Erstens: Es fehlt immer noch an Erfahrungen. Masterpläne sind dann gut, wenn die Zeit zur Standardisierung reif ist. Davor kommt jedoch die Phase der Erprobung, in der in verschiedenen Pilotprojekten geklärt wird, welche Technik wann und wo sinnvoll ist. Berchthold fordert vom Staat hingegen, bei allen seinen Einrichtungen per "Big Bang" eine neue Technik einzuführen. Diese Forderung wird eigentlich nur dann verständlich, wenn man weiß, dass Berchthold als Geschäftsführer des Chipkartenspezialisten Giesecke & Devrient Lieferant dieser Technik ist, nämlich der qualifizierten elektronischen Signatur.

Zweitens: Einem Masterplan zum E-Government müssten viele Instanzen zustimmen. Handbücher zum Projektmanagement lehren jedoch, dass nicht zu viele Entscheidungsträger bei der Realisierung eines Projekts beteiligt sein dürfen. Krankenkassen, Banken, Gerichte oder Finanzämter haben vielleicht ähnliche, aber immer noch unterschiedliche Interessen. Sie würden sich bestenfalls langsam auf einen Masterplan einigen.

Drittens: Ein Masterplan unterminiert die politische Gewaltenteilung. Es dürfte sowieso schwierig werden, die politischen Instanzen von Kommunen, Land und Bund zusammen zu schweißen, die sich - Gott sei Dank - demokratisch legitimieren müssen. Sollte es trotzdem gelingen, wird in einer solchen standardisierten Welt unwahrscheinlich, dass einzelne Einrichtungen eigenständig handeln oder sich in Zukunft als besonders innovativ hervortun können.

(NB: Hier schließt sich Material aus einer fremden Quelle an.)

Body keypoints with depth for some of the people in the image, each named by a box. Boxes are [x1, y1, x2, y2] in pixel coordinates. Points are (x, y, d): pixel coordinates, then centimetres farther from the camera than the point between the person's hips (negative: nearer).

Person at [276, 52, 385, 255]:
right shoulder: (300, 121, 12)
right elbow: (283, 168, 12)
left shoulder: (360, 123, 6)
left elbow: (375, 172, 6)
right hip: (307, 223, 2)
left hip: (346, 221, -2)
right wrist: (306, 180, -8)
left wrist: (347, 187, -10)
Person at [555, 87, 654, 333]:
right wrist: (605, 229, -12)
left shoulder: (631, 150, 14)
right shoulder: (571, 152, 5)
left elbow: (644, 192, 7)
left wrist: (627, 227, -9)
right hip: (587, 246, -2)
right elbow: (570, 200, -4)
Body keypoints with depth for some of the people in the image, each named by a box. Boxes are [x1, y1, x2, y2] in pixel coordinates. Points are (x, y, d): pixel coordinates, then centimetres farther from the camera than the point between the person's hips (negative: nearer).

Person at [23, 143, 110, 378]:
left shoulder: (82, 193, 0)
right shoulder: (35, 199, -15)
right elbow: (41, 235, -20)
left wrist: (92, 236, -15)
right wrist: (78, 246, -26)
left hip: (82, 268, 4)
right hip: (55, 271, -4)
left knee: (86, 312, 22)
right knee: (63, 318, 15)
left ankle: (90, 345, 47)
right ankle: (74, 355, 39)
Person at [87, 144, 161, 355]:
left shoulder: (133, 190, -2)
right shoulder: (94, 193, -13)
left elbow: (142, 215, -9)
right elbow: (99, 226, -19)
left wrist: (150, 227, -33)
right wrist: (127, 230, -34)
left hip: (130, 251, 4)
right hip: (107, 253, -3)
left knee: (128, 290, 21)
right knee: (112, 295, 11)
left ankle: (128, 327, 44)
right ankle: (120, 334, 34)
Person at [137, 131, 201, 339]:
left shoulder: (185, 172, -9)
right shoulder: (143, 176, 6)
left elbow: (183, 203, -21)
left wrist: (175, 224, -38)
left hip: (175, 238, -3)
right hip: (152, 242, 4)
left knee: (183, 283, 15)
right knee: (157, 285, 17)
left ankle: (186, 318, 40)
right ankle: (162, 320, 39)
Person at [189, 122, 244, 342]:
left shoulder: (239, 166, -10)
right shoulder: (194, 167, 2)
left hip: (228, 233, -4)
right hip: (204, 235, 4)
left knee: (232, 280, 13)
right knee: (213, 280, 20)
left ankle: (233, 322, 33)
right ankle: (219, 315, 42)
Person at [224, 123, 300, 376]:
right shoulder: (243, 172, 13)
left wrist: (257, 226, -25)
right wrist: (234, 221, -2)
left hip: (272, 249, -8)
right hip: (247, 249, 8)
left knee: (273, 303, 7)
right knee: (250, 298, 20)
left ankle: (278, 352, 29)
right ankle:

Fazit: Ein Masterplan mit einem "Staatsvertrag zum E-Government", so wie ihn die Bitkom gerade auf der Systems gefordert hat, würde die Entwicklung des E-Government nur blockieren. Das von Berchthold angeforderte nationale Konzept mit klaren Vorgaben und Zielen klingt verlockend, kann aber immer schnell von neuen technischen Entwicklungen überrollt werden. Zuletzt scheiterte ein solch nationales Konzept Mitte der 80er Jahre, als die Post mehr als zehn Milliarden Mark in Form von Glasfasern vergraben hat und dann von der Satellitentechnik überflügelt wurde.